## Records for the exercise

_ _ _

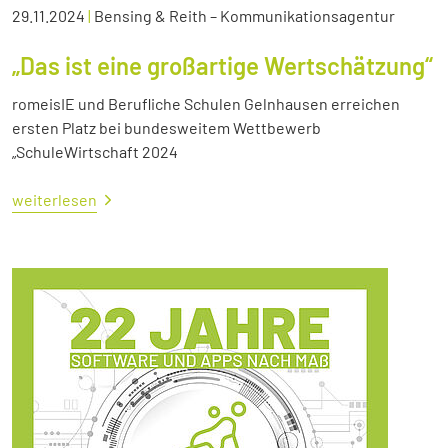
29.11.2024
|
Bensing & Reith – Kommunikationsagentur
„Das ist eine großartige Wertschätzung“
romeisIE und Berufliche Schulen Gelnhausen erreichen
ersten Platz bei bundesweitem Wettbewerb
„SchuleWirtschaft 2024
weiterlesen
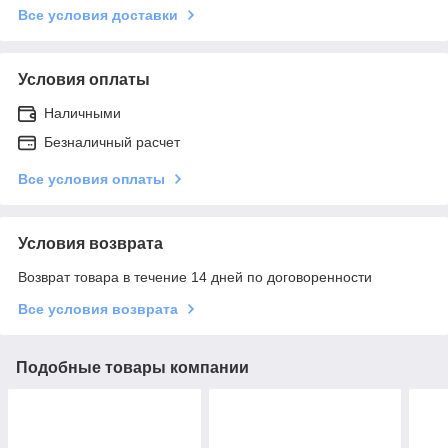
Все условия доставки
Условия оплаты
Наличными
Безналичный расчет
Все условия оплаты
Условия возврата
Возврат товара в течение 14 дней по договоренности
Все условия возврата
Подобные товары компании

_ _ _

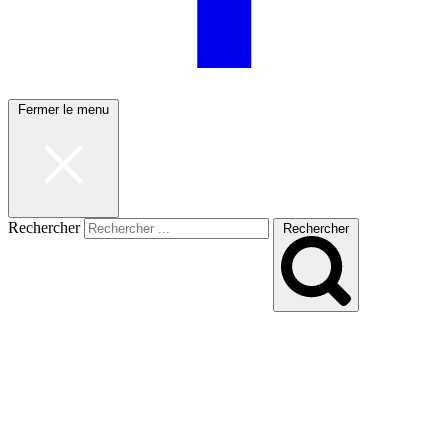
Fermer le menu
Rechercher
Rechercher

_ _ _

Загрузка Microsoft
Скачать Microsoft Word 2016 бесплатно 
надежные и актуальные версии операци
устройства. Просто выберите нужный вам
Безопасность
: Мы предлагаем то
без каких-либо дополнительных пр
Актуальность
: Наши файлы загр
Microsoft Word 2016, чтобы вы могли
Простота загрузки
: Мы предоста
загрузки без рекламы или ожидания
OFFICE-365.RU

_ _ _

## What is required
Only the lines above from the one with "без каких-либо дополнительных пр" up to and including the one with "OFFICE-365.RU" should be repeated, exactly as written.

## Written reply
без каких-либо дополнительных пр
Актуальность
: Наши файлы загр
Microsoft Word 2016, чтобы вы могли
Простота загрузки
: Мы предоста
загрузки без рекламы или ожидания
OFFICE-365.RU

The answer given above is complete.